# [TEXT SEGMENT]
┄┄┄┄┄┄┄┄┄┄┄┄┄┄┄┄┄┄┄┄

Right in the middle of describing all these calamities s a simple sentence, what I think is the most essential of Jesus’ three responses: “This will provide you with an opportunity to testify.” We are not called to belie how difficult it is for us to have faith or how difficult it is to act upon our principles. We are to seize the opportunity to testify about God’s goodness which is greater than any suffering; we are not to be strong and endure the hard times but to proclaim trust in God who is transforming all of creation so it is a just, grace-filled and joyous expression of God’s love.

We are called to seize the opportunity to testify about God’s goodness because we have witnessed transformed lives, we have experienced love that saves us from despair, and we know God has intervened not merely in our individual lives but in the course of human history – in politics and culture and art and technology and education and marriages and civil rights. We are called to seize the opportunity to testify about God’s goodness because through prophets and apostles God has given us a glimpse of what God has planned.

┄┄┄┄┄┄┄┄┄┄┄┄┄┄┄┄┄┄┄┄

Bounding box coordinates:
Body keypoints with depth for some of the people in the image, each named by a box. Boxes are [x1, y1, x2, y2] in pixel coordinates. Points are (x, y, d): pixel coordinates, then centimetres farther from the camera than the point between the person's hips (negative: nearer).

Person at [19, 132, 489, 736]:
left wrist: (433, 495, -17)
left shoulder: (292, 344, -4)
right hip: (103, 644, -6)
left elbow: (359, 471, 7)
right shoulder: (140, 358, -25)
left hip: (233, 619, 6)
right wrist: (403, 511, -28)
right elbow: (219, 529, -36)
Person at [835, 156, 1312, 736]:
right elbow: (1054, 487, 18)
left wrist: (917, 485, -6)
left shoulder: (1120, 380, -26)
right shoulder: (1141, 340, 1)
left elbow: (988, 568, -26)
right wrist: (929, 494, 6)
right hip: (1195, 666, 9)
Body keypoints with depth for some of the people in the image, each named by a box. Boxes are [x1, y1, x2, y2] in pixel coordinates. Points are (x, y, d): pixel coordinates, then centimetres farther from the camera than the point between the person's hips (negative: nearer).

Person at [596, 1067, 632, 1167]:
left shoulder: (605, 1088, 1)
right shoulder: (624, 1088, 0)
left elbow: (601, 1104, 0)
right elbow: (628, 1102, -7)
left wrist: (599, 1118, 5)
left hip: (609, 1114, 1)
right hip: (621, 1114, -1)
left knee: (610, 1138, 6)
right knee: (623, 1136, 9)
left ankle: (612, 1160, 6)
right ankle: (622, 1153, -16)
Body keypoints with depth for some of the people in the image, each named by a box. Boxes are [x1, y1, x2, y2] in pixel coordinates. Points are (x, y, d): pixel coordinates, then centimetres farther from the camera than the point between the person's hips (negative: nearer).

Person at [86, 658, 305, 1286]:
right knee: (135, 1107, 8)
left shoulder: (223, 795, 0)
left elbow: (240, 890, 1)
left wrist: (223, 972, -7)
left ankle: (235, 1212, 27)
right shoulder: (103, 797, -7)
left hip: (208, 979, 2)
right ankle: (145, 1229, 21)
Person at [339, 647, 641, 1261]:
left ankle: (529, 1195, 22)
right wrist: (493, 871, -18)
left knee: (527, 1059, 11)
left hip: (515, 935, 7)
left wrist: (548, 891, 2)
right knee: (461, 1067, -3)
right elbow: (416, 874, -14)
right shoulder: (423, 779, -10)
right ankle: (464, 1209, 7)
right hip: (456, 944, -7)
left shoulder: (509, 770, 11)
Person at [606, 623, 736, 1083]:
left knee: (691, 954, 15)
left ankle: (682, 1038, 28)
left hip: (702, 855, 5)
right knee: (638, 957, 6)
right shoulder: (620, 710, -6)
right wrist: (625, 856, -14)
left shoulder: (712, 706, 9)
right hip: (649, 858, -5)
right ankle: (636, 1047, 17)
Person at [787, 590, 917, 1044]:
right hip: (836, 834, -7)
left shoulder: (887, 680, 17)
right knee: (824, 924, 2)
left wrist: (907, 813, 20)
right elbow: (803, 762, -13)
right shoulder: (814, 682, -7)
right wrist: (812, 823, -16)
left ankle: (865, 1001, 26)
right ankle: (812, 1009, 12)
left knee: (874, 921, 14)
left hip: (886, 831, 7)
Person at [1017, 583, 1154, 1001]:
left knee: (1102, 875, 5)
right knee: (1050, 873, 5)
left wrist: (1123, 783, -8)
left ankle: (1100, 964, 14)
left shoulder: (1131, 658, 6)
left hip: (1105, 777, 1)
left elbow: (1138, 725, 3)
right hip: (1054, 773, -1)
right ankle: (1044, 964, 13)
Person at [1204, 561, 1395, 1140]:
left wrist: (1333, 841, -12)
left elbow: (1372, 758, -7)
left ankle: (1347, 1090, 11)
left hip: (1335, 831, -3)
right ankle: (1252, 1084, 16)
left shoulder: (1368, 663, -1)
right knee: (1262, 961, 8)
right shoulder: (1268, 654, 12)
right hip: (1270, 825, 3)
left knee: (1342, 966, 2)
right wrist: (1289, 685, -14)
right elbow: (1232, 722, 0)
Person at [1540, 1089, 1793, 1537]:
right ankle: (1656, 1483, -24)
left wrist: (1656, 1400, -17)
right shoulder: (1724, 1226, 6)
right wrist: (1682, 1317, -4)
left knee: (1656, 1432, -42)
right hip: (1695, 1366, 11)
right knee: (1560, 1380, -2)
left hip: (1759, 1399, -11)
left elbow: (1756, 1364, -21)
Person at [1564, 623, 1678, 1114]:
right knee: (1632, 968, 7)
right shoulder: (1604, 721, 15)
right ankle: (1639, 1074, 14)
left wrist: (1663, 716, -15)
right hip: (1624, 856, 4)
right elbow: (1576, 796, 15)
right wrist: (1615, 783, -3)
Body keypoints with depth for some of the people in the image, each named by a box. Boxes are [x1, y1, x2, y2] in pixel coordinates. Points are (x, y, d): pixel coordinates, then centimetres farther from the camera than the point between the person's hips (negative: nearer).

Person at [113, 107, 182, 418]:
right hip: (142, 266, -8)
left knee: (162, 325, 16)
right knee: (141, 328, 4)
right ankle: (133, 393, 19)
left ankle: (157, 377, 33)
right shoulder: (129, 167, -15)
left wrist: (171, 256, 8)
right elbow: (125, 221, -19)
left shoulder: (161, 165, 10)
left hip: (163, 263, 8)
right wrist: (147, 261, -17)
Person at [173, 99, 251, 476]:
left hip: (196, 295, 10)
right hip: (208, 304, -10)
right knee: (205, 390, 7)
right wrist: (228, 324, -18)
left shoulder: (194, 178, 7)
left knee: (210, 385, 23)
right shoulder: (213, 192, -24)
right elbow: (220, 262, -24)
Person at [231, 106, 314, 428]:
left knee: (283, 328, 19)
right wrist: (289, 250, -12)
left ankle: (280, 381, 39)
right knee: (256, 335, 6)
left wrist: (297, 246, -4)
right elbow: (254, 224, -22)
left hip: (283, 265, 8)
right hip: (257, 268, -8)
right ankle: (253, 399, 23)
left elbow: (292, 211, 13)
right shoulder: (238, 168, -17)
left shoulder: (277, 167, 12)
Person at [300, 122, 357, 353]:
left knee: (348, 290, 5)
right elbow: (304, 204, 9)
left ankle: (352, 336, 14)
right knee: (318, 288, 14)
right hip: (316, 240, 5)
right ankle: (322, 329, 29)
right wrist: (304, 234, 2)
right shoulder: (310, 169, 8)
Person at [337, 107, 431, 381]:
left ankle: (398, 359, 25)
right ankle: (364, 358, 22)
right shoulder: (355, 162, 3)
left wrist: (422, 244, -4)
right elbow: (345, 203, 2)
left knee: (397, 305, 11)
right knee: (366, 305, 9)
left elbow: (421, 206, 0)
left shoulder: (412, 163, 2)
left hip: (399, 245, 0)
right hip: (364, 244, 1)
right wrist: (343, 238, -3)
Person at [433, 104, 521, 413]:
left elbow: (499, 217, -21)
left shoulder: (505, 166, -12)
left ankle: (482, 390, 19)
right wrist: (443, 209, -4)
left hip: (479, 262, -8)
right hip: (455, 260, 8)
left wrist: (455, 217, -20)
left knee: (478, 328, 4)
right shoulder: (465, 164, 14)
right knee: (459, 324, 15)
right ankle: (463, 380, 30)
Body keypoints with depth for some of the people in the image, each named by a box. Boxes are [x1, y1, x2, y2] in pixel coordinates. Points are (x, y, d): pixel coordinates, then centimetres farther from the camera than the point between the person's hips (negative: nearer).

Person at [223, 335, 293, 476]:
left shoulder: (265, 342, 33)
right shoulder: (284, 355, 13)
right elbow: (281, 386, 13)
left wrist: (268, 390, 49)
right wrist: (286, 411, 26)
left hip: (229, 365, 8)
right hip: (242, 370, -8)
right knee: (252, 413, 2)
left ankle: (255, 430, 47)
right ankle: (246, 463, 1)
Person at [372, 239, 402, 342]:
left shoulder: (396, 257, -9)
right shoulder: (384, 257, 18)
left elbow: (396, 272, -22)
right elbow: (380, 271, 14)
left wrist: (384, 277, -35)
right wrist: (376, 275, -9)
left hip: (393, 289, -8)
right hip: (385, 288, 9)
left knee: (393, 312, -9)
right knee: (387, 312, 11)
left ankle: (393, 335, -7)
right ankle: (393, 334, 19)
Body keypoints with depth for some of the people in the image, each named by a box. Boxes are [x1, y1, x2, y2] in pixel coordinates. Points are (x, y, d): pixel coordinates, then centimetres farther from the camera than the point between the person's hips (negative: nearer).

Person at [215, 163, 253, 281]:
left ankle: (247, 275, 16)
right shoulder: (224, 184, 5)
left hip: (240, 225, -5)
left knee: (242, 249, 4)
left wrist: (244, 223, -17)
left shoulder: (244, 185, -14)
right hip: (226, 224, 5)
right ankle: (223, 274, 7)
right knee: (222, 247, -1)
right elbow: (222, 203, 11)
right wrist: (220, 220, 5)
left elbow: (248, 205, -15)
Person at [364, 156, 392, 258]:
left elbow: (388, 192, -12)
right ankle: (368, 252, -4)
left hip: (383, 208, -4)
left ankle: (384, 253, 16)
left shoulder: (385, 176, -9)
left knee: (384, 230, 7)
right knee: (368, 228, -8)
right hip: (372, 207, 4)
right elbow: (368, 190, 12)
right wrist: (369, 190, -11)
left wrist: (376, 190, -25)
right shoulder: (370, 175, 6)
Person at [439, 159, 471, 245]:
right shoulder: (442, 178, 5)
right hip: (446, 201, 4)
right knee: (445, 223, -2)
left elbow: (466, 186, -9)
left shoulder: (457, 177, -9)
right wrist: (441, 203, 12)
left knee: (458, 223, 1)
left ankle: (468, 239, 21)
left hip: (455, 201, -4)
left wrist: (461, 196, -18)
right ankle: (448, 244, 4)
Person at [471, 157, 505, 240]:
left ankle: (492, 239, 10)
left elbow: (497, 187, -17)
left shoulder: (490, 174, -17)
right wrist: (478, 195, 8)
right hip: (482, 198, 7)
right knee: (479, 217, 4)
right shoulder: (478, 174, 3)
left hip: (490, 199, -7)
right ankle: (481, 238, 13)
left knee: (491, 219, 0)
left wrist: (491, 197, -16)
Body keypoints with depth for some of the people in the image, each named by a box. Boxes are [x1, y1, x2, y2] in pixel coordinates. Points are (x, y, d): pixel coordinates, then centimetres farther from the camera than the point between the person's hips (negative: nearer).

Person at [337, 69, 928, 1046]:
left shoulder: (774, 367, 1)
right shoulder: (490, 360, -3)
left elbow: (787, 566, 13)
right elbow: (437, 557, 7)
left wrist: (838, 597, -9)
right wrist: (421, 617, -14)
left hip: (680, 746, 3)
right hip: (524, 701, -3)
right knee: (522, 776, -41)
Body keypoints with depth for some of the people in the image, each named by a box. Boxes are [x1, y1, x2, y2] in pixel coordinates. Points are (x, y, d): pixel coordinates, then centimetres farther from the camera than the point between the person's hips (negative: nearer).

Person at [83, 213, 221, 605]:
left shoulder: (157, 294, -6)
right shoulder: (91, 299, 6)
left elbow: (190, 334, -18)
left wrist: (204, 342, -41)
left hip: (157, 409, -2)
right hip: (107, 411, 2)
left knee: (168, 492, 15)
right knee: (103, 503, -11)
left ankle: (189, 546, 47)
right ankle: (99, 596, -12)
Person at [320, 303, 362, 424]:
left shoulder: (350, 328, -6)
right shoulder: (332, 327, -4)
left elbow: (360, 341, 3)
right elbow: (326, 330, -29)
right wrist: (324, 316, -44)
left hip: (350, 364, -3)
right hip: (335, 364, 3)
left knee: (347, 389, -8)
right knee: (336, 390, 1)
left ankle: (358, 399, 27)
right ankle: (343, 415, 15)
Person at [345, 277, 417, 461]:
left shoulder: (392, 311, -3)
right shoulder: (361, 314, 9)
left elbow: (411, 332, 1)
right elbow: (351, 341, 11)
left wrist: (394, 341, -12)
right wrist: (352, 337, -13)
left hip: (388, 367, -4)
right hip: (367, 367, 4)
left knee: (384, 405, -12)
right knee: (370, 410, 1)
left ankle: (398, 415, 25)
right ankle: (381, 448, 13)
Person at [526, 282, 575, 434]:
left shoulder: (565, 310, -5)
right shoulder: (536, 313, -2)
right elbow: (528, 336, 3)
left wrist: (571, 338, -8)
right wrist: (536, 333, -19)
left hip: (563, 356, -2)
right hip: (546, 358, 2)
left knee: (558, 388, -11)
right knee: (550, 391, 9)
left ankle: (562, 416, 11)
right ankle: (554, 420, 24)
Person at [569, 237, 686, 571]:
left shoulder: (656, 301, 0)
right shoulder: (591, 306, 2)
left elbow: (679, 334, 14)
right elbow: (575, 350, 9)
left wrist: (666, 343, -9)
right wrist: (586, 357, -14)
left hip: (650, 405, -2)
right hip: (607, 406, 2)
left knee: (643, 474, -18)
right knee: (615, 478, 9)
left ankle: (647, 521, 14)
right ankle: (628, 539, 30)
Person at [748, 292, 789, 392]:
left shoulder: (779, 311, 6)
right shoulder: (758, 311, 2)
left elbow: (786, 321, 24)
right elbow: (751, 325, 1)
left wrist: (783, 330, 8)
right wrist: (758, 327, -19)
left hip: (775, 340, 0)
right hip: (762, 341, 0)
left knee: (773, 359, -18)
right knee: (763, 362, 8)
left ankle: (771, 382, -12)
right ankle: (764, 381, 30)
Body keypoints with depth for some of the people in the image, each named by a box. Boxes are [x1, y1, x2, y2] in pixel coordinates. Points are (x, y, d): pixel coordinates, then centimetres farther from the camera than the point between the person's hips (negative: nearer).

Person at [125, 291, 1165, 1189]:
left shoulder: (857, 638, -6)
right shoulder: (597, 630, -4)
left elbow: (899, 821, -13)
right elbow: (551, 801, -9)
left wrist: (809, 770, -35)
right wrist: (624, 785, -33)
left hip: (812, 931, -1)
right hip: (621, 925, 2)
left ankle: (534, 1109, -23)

┄┄┄┄┄┄┄┄┄┄┄┄┄┄┄┄┄┄┄┄

# [TASKS FOR THIS EXERCISE]
1. According to the sermon passage, through whom has God given a glimpse of what God has planned?
2. Decide whether each statement agrees with the sermon passage, answering yes or no and quoting the words that settle it: (a) We are to be strong and endure the hard times. (b) God has intervened in the course of human history, including in civil rights. (c) We are called to conceal how difficult it is for us to have faith.
3. Please extend the sermon passage with a few more sentences, starting after its final sentence.
The listing has no connection to the sermon passage.

# [ANSWER SET]
1. Through prophets and apostles.

2.
(a) No: "we are not to be strong and endure the hard times"
(b) Yes: "God has intervened not merely in our individual lives but in the course of human history – in politics and culture and art and technology and education and marriages and civil rights"
(c) No: "We are not called to belie how difficult it is for us to have faith"

3.
So, testify. Don’t wait on a preacher to deliver a good sermon: you, good people of faith, are the ones called to talk about God’s goodness. You are called to give evidence of what God has done in your life. In all circumstances, tell of the great things God has done. When you begin to testify you will begin to see a change in your faith. When you begin to testify you will begin to see a change in this congregation. When you begin to testify you will begin to see a change in who visits this congregation, and who visits more than once. Don’t wait for the visitors to come before you testify: you have to testify so those visitors know about your faith, know about this congregation’s commitments to God’s realm. In these unprecedented times, testify to God’s goodness.